In the past, solar concentrators have typically been configured to produce either a point focus or a line focus for the impinging solar rays. Line focus concentrators are in the form of an elongated trough, with the line focus basically being in a plane which includes the opposing longitudinal edges of the trough. Point focus concentrators, on the other hand, have been dish-shaped, typically parabolic in cross-section.
At the focal point of the point focus concentrators will typically be either a boiler assembly, in which a selected liquid is heated to high temperatures by the solar rays reflected and focused from the surface of the concentrator or, in some cases, a solar cell assembly, such as shown in U.S. Pat.
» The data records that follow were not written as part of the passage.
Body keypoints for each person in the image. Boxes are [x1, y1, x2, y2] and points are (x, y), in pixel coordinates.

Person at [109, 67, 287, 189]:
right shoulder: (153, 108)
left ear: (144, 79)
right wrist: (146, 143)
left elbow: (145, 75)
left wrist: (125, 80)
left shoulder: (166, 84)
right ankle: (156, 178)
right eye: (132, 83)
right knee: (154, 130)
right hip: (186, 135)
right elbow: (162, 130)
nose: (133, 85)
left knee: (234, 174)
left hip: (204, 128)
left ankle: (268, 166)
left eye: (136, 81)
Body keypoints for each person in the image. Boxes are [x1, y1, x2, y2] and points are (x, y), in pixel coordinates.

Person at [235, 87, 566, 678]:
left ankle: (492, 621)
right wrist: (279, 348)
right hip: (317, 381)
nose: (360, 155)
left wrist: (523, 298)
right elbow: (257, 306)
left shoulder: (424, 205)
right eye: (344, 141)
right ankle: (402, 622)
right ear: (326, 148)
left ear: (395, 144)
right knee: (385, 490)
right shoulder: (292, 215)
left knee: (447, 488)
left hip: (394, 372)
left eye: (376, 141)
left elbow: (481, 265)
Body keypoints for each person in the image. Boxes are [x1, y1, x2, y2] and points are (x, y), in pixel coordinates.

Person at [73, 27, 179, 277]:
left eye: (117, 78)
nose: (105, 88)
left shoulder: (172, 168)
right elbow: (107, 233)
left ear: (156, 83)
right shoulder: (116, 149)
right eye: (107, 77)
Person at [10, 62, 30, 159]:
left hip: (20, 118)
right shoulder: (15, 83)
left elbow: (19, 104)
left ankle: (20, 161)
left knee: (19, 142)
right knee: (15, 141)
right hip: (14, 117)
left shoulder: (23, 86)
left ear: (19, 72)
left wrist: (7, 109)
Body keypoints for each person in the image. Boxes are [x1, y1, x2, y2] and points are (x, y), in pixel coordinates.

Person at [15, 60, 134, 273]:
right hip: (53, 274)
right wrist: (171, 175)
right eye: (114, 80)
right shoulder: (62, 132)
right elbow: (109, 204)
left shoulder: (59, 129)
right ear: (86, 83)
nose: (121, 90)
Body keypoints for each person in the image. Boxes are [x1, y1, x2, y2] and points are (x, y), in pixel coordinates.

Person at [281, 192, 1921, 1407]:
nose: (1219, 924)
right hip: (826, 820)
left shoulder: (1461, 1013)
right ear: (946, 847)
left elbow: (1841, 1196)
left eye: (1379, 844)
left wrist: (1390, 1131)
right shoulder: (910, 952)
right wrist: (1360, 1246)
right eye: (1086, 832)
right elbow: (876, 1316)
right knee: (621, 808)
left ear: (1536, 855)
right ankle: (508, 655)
No. 5,269,851, which is assigned to the assignee of the present invention, the contents of which are hereby incorporated by reference. Typically, such concentrators have a concentration ratio in the range of 500:1, which may be increased somewhat by the use of a prefilter/secondary concentrator positioned in front of the solar cells, which adds an additional focusing capability for the concentrator and has the further benefit of removing some of the heat from the solar cells when liquid is moved therethrough.
While the above-described concentrator structure certainly has some advantages over other solar energy systems in efficiency and cost, it is desirable that efficiency be still further increased, so as to make solar energy competitive with other forms of energy, particularly petroleum. In addition, the primary concentrator portions of solar concentrator systems have usually required "optical quality" finishes for their reflective surfaces to maintain system efficiency. Such optical-quality finishes contribute significantly to the expense of such concentrator systems.